Bounding boxes with keypoints:
*** Begin section ***

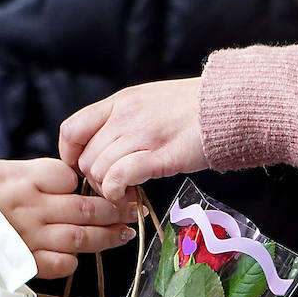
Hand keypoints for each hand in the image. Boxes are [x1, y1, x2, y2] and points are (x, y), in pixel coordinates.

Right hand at [0, 158, 136, 278]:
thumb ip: (28, 175)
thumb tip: (60, 181)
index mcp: (23, 178)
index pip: (68, 176)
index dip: (83, 181)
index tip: (96, 185)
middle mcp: (31, 206)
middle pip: (84, 206)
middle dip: (113, 208)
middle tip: (132, 208)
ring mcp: (28, 236)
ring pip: (79, 235)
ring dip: (105, 236)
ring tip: (123, 233)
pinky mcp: (21, 263)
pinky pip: (58, 264)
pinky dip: (71, 261)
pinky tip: (77, 258)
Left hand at [58, 78, 207, 202]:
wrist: (228, 104)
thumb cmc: (194, 107)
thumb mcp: (150, 101)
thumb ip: (124, 119)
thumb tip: (106, 145)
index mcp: (121, 101)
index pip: (72, 129)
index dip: (70, 155)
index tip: (82, 168)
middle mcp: (124, 116)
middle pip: (86, 157)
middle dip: (94, 179)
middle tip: (112, 186)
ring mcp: (141, 135)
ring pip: (99, 170)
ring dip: (107, 189)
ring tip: (124, 193)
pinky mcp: (159, 155)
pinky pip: (119, 177)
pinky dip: (116, 191)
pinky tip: (128, 195)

*** End section ***

Your task — From the line that has "Right hand at" through the line that has "index tip: (82, 168)", copy every line exactly as it appears above, and leave out all others.

Written response —
Right hand at [0, 158, 136, 278]:
thumb ip: (28, 175)
thumb tip: (60, 181)
index mcp: (23, 178)
index pip: (68, 176)
index dip: (83, 181)
index tip: (96, 185)
middle mcp: (31, 206)
middle pip: (84, 206)
middle dip: (113, 208)
middle tip: (132, 208)
ring mcp: (28, 236)
ring pip: (79, 235)
ring dip: (105, 236)
ring tip: (123, 233)
pinky mcp: (21, 263)
pinky pip: (58, 264)
pinky dip: (71, 261)
pinky tip: (77, 258)
Left hand at [58, 78, 207, 202]:
wrist: (228, 104)
thumb cmc: (194, 107)
thumb mcp: (150, 101)
thumb ip: (124, 119)
thumb tip: (106, 145)
index mcp: (121, 101)
index pip: (72, 129)
index dip: (70, 155)
index tip: (82, 168)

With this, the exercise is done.